Additional symptoms associated with rivastigmine overdose are diarrhea, abdominal pain, dizziness, tremor, headache, somnolence, confusional state, hyperhidrosis, hypertension, hallucinations and malaise.
Due to the short half-life of rivastigmine, dialysis hemodialysis, peritoneal dialysis, or hemofiltration would not be clinically indicated in the event of an overdose. In overdoses accompanied by severe nausea and vomiting, the use of antiemetics should be considered. A fatal outcome has been rarely reported with rivastigmine, brian spencer and exelon.
Exelon rivastigmine tartrate is a reversible cholinesterase inhibitor and is known chemically as S -N-Ethyl-N-methyl[1- dimethylamino ethyl]-phenyl carbamate hydrogen- 2R,3R -tartrate.
Rivastigmine tartrate is a white to brian spencer and exelon, fine crystalline powder that is very soluble in water, soluble in ethanol and acetonitrile, brian spencer and exelon, slightly soluble in n-octanol and very slightly soluble in ethyl acetate.

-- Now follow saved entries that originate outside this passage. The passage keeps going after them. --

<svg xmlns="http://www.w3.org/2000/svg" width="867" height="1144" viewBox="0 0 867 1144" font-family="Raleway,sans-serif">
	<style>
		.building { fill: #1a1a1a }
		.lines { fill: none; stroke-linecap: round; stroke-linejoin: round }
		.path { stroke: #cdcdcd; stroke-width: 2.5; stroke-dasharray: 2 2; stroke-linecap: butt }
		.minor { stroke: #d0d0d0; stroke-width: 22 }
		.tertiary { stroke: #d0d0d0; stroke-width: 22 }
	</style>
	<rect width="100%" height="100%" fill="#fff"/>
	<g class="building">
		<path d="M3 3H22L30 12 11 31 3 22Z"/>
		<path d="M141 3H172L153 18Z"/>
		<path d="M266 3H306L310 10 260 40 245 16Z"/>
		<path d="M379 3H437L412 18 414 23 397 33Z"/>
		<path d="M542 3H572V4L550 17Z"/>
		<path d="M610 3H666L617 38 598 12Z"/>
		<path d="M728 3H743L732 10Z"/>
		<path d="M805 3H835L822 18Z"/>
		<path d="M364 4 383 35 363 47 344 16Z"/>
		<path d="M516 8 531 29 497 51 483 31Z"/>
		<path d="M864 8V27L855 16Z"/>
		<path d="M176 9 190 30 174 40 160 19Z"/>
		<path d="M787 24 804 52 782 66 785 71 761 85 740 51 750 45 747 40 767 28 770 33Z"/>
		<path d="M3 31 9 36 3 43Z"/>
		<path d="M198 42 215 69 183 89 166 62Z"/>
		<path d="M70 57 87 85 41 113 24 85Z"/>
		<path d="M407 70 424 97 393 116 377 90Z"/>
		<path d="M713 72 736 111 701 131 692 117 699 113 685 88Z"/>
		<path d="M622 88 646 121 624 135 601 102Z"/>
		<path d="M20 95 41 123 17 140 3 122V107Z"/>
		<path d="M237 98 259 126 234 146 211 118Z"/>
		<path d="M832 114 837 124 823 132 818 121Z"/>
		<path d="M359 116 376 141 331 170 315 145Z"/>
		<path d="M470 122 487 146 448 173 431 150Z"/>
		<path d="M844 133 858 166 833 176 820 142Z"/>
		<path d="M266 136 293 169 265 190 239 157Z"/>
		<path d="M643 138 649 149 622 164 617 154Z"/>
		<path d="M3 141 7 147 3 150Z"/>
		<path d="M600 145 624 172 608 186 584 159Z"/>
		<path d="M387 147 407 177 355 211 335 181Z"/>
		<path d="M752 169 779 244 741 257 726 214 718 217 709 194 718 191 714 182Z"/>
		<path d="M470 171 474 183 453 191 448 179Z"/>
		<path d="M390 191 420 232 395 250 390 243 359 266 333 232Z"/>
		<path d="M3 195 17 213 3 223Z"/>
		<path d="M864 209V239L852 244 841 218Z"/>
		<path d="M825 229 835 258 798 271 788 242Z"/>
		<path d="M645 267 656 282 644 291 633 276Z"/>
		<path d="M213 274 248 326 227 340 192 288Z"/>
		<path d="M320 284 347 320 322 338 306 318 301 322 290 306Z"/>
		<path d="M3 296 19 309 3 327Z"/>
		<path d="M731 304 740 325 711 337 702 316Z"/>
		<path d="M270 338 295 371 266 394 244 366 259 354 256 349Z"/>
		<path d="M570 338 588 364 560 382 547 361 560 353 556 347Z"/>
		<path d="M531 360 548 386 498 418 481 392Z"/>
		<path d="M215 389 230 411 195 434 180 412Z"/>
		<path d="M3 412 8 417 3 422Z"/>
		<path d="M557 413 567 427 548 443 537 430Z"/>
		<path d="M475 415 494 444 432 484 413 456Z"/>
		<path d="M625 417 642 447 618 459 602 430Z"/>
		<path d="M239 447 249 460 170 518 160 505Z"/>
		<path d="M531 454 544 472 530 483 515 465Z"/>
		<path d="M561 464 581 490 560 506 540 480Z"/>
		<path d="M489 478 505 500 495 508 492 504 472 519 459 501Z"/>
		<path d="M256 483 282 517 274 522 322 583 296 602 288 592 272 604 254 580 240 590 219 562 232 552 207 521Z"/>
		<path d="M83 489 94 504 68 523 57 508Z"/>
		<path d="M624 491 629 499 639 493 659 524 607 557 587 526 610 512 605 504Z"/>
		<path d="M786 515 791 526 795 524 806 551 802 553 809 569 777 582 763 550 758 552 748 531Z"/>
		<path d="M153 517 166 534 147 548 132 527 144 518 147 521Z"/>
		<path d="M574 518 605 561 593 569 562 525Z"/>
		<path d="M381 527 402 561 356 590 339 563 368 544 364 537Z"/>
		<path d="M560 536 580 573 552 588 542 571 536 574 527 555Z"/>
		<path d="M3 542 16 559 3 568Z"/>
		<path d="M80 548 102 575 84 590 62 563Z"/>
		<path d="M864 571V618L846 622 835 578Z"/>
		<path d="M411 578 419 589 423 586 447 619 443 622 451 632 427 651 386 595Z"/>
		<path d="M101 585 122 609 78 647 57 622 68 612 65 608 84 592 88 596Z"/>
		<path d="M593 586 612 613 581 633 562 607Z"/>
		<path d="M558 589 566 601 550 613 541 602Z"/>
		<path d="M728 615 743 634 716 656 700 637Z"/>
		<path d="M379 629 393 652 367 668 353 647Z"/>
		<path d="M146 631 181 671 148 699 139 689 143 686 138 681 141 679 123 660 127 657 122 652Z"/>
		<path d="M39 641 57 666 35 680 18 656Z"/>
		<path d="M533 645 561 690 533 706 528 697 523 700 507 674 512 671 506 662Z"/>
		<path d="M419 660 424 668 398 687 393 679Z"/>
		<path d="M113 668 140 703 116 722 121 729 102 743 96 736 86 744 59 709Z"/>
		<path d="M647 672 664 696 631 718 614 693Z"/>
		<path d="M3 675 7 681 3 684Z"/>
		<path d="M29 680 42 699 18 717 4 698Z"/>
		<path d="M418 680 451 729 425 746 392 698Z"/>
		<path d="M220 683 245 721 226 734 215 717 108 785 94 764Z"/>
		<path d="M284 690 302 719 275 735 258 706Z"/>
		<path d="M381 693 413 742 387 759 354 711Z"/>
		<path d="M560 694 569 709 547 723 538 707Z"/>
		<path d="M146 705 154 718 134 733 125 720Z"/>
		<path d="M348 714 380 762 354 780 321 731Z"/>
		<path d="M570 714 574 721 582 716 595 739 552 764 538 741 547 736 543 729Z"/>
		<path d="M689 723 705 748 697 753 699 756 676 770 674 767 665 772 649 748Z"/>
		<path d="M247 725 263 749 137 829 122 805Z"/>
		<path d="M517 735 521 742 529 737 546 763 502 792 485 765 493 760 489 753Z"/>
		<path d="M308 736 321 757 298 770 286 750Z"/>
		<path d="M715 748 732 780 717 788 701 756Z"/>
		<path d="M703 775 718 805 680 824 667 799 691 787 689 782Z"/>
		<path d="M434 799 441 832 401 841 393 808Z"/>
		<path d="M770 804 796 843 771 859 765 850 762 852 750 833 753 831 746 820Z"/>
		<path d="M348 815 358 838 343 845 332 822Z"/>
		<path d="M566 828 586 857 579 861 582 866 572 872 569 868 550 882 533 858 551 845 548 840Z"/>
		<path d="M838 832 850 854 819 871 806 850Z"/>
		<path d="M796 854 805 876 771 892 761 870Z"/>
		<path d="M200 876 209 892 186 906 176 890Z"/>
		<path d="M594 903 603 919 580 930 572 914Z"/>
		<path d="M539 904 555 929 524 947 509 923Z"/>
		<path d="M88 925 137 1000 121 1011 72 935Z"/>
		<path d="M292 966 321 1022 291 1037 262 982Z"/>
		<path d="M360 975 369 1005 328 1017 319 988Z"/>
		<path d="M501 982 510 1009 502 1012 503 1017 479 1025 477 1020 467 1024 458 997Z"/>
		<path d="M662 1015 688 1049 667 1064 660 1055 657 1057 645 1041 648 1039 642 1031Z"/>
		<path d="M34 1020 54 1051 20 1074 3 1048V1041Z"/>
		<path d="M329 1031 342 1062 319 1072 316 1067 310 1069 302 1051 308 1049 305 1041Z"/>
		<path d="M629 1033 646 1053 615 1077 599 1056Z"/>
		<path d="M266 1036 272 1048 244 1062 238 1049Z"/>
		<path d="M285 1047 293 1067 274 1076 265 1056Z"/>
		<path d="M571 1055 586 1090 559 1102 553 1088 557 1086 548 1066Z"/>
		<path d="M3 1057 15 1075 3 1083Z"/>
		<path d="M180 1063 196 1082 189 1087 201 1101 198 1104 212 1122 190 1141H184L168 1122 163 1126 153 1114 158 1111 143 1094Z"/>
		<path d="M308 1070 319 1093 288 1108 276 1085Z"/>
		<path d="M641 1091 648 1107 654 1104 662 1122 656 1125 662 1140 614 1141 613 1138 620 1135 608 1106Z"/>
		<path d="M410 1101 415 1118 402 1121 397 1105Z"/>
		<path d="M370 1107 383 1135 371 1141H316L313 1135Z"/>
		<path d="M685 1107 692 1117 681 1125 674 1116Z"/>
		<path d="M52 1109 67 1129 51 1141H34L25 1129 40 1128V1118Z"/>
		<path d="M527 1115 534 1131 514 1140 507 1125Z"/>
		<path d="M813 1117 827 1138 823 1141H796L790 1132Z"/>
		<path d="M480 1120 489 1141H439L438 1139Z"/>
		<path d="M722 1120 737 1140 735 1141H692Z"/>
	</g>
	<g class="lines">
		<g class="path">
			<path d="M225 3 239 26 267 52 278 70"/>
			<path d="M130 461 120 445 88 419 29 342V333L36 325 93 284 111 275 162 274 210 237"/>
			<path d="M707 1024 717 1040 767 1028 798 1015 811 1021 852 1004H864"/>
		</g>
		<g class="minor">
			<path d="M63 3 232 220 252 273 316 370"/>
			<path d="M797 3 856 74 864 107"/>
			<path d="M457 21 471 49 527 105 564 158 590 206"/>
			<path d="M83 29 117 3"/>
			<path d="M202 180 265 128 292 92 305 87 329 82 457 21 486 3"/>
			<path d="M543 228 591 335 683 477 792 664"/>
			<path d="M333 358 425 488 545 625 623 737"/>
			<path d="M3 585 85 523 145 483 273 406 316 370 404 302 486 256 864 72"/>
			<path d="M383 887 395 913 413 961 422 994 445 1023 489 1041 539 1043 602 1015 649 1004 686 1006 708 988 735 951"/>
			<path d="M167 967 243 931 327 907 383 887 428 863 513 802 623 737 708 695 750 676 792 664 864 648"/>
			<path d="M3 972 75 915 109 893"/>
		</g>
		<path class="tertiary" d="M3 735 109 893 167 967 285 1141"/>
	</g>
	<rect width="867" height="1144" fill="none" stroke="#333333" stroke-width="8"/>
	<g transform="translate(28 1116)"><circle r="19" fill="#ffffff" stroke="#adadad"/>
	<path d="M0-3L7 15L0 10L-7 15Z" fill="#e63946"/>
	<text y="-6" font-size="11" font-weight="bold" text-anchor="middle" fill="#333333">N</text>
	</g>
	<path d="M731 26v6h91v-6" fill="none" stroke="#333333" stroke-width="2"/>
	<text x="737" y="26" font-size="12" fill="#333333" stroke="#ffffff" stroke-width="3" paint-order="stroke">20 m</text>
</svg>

Exelon Capsules contain rivastigmine tartrate, equivalent to 1. Inactive ingredients are hydroxypropyl methylcellulose, clomid and high prolactin patients stearate, microcrystalline cellulose, and silicon dioxide.
Although the precise mechanism of action of rivastigmine is unknown, it is thought to exert its therapeutic effect by enhancing cholinergic function. This is accomplished by increasing the concentration of acetylcholine through reversible inhibition of its hydrolysis by cholinesterase.
Therefore, the effect of rivastigmine may lessen as the disease process advances and fewer cholinergic neurons remain functionally intact.